Decenas de personas siguen intentando cruzar la frontera, a 31 de julio de 2026, en Ceuta (España)
Ceuta ya no existe
Las acusaciones de racismo no son el producto del sectarismo propio de este Gobierno, son un paso necesario dentro de su estrategia de tensión
Ceuta, una pequeña ciudad de poco más de ochenta mil habitantes, ha sido a finales de julio el objetivo de una acción hostil de Marruecos con la entrada masiva de decena de miles de inmigrantes, en su mayoría marroquíes. Durante semanas, el Gobierno central, además de respetar con el máximo rigor el periodo vacacional del presidente del Gobierno, se limitó a ganar tiempo, sin ofrecer respuestas y evitando señalar a Marruecos como responsable de la utilización deliberada de la inmigración para presionar a España. Todavía desconocemos las razones de la inacción del Gobierno español: ¿inutilidad, cálculo político o algún tipo de acuerdo previo?
Desde hace más de cuarenta días, los ceutíes vivimos entre la desesperanza y el abatimiento al comprobar que quienes tienen la obligación de protegernos se dedican a culpar a los propios ceutíes de la situación. El Gobierno de Pedro Sánchez, sus medios afines y determinados sectores de la izquierda política han trasladado sobre la sociedad ceutí una sospecha permanente: la de que reclamar seguridad y denunciar las consecuencias de la invasión equivale a ser racista o xenófobo. Para el Gobierno y sus medios progubernamentales no basta con soportar las consecuencias de la ocupación; los ceutíes, además, tienen que demostrar constantemente que no son racistas. Y se lo exigen a una ciudad que ha hecho de la convivencia uno de sus rasgos identitarios.
Desde hace más de cuarenta días, los ceutíes vivimos entre la desesperanza y el abatimiento al comprobar que quienes tienen la obligación de protegernos se dedican a culpar a los propios ceutíes
Ceuta tenía uno de los índices de criminalidad más bajos de España. Tras la invasión se han multiplicado por siete las agresiones sexuales, algunas de ellas han sido violaciones grupales a menores, se han multiplicado por diez los delitos, peleas, robos, ocupaciones de espacios públicos y otros episodios que han alterado profundamente la vida cotidiana de la ciudad. El Ejército, al que de vez en cuando atacan y apedrean los inmigrantes, tiene que custodiar los supermercados para evitar los saqueos. Y la respuesta del Gobierno ante esta situación ha sido la de acusar de racismo a los ceutíes. La ministra de Sanidad llamó xenófobos a los ceutíes por referir el aumento de la criminalidad tras la invasión: los inmigrantes no delinquen, los inmigrantes no traen enfermedades, para sin solución de continuidad solicitar a las comunidades autónomas cuarenta y cinco mil vacunas. En un sentido similar el ministro de Interior tildó de exagerados a los ceutíes y que lo que estábamos viviendo, esos picos de inseguridad, eran subjetivos.
La estrategia escogida por el Gobierno es dejar a miles de inmigrantes en la ciudad para hacerla invivible, que los ceutíes vean limitados sus derechos básicos, que la tensión acabe estallando
Pero es que estas acusaciones de racismo no son el producto del sectarismo propio de este Gobierno, son un paso necesario dentro de su estrategia de tensión.

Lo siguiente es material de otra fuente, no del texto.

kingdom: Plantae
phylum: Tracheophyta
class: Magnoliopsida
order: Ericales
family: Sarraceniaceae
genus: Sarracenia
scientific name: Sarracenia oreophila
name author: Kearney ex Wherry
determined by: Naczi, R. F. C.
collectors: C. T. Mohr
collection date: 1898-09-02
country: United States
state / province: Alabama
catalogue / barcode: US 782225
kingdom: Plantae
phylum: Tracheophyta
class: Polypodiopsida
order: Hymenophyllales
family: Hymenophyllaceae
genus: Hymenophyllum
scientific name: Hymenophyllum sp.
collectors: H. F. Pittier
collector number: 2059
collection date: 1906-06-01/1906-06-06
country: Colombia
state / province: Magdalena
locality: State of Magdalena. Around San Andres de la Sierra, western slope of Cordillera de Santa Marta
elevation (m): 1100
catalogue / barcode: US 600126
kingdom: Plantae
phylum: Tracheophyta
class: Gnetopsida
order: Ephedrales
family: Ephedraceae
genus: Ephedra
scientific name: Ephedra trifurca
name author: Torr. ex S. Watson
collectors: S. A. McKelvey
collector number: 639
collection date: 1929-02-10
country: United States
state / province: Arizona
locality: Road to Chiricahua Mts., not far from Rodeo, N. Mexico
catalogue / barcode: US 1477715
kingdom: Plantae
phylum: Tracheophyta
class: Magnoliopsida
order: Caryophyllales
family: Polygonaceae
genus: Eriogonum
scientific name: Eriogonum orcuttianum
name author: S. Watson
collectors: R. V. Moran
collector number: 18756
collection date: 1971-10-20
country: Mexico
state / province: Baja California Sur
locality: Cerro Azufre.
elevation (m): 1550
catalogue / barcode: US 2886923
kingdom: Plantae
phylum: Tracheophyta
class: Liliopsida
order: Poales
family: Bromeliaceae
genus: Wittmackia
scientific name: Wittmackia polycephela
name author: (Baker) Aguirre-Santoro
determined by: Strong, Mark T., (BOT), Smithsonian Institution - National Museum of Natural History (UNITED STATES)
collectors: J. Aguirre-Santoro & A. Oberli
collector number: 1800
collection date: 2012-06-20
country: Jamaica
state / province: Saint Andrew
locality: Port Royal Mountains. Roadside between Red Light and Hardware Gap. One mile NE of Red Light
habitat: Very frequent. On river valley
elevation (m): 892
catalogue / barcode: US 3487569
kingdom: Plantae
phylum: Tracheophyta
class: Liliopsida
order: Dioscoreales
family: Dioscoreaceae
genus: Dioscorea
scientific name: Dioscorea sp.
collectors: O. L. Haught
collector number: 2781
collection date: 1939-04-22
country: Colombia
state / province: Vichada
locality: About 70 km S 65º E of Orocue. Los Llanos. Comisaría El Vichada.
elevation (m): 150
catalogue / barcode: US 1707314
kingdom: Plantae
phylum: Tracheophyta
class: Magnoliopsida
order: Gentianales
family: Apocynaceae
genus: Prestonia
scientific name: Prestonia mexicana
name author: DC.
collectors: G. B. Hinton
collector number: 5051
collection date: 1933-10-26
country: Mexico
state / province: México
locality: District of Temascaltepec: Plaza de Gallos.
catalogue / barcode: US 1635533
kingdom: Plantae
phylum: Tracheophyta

Las declaraciones del presidente Sánchez en las que advertía a los ceutíes que tendrían que acostumbrase a la situación de invasión, que Ceuta va a ser convertida en un gigantesco CETI, confirmaban que es la estrategia escogida por el Gobierno: dejar a miles de inmigrantes en la ciudad para hacerla invivible, que los ceutíes vean limitados sus derechos básicos, como el de la integridad física, que la tensión acabe estallando y se produzca una reacción de indignación colectiva, a continuación el Estado podrá usar la máxima dureza y represión contra los ceutíes para «restaurar el orden» y sus terminales mediáticas terminarán la tarea de criminalización mediática. Este es el guion que sigue el Gobierno y que Marruecos sabrá aprovechar para aumentar sus reclamaciones con la excusa de que Ceuta es un problema para España.
Y mientras, nos entretienen con juegos florales sobre si la información previa existió, si solo eran unos mensajes y no información oficial, si no se podía saber la magnitud, etc., cuando lo importante y determinante ha sido la reacción del Gobierno una vez producida la invasión.
El resultado cierto es que Ceuta ya no es la misma. La Ceuta que conocíamos ya no existe. A Ceuta le han robado su futuro.